### Problem statement
Write out the following lines word for word, keeping every one of them in order.

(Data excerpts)
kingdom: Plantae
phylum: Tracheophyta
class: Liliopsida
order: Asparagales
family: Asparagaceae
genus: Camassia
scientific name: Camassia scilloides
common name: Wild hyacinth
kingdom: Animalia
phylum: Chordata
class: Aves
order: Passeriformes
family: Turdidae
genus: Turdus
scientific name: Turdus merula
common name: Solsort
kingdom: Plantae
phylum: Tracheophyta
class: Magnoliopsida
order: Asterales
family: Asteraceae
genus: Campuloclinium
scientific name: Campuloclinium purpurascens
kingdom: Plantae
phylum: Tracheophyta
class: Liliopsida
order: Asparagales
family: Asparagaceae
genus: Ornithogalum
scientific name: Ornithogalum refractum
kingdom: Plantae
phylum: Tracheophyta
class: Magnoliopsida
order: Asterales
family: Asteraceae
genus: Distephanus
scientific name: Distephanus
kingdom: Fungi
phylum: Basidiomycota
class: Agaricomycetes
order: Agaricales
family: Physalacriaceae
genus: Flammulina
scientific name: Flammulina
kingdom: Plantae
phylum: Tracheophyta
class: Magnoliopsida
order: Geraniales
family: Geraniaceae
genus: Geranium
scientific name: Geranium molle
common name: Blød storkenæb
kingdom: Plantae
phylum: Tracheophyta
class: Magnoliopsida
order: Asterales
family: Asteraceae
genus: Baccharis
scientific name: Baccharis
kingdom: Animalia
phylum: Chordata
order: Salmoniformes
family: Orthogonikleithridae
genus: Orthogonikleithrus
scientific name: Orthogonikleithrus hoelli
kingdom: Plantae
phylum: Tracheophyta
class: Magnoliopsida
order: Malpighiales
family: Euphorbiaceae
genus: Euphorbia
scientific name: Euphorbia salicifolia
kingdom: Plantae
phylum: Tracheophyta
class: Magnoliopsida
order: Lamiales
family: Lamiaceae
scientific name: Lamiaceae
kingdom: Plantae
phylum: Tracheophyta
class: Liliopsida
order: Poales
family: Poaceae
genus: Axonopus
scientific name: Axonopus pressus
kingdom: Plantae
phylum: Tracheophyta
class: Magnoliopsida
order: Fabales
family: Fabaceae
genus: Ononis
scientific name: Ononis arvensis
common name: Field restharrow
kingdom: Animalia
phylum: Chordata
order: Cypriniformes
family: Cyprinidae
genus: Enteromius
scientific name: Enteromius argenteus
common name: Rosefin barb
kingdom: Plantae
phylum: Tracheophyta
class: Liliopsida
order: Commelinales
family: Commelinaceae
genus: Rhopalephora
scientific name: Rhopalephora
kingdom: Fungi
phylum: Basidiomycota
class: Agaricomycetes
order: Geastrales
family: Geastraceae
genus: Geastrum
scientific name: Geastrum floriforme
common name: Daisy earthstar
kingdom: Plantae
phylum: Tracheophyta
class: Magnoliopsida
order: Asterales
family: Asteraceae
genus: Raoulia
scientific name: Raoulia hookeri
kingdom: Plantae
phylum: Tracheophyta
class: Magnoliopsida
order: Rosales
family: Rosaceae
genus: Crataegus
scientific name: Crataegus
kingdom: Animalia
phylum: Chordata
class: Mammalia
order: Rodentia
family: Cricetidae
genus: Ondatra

### Written response
kingdom: Plantae
phylum: Tracheophyta
class: Liliopsida
order: Asparagales
family: Asparagaceae
genus: Camassia
scientific name: Camassia scilloides
common name: Wild hyacinth
kingdom: Animalia
phylum: Chordata
class: Aves
order: Passeriformes
family: Turdidae
genus: Turdus
scientific name: Turdus merula
common name: Solsort
kingdom: Plantae
phylum: Tracheophyta
class: Magnoliopsida
order: Asterales
family: Asteraceae
genus: Campuloclinium
scientific name: Campuloclinium purpurascens
kingdom: Plantae
phylum: Tracheophyta
class: Liliopsida
order: Asparagales
family: Asparagaceae
genus: Ornithogalum
scientific name: Ornithogalum refractum
kingdom: Plantae
phylum: Tracheophyta
class: Magnoliopsida
order: Asterales
family: Asteraceae
genus: Distephanus
scientific name: Distephanus
kingdom: Fungi
phylum: Basidiomycota
class: Agaricomycetes
order: Agaricales
family: Physalacriaceae
genus: Flammulina
scientific name: Flammulina
kingdom: Plantae
phylum: Tracheophyta
class: Magnoliopsida
order: Geraniales
family: Geraniaceae
genus: Geranium
scientific name: Geranium molle
common name: Blød storkenæb
kingdom: Plantae
phylum: Tracheophyta
class: Magnoliopsida
order: Asterales
family: Asteraceae
genus: Baccharis
scientific name: Baccharis
kingdom: Animalia
phylum: Chordata
order: Salmoniformes
family: Orthogonikleithridae
genus: Orthogonikleithrus
scientific name: Orthogonikleithrus hoelli
kingdom: Plantae
phylum: Tracheophyta
class: Magnoliopsida
order: Malpighiales
family: Euphorbiaceae
genus: Euphorbia
scientific name: Euphorbia salicifolia
kingdom: Plantae
phylum: Tracheophyta
class: Magnoliopsida
order: Lamiales
family: Lamiaceae
scientific name: Lamiaceae
kingdom: Plantae
phylum: Tracheophyta
class: Liliopsida
order: Poales
family: Poaceae
genus: Axonopus
scientific name: Axonopus pressus
kingdom: Plantae
phylum: Tracheophyta
class: Magnoliopsida
order: Fabales
family: Fabaceae
genus: Ononis
scientific name: Ononis arvensis
common name: Field restharrow
kingdom: Animalia
phylum: Chordata
order: Cypriniformes
family: Cyprinidae
genus: Enteromius
scientific name: Enteromius argenteus
common name: Rosefin barb
kingdom: Plantae
phylum: Tracheophyta
class: Liliopsida
order: Commelinales
family: Commelinaceae
genus: Rhopalephora
scientific name: Rhopalephora
kingdom: Fungi
phylum: Basidiomycota
class: Agaricomycetes
order: Geastrales
family: Geastraceae
genus: Geastrum
scientific name: Geastrum floriforme
common name: Daisy earthstar
kingdom: Plantae
phylum: Tracheophyta
class: Magnoliopsida
order: Asterales
family: Asteraceae
genus: Raoulia
scientific name: Raoulia hookeri
kingdom: Plantae
phylum: Tracheophyta
class: Magnoliopsida
order: Rosales
family: Rosaceae
genus: Crataegus
scientific name: Crataegus
kingdom: Animalia
phylum: Chordata
class: Mammalia
order: Rodentia
family: Cricetidae
genus: Ondatra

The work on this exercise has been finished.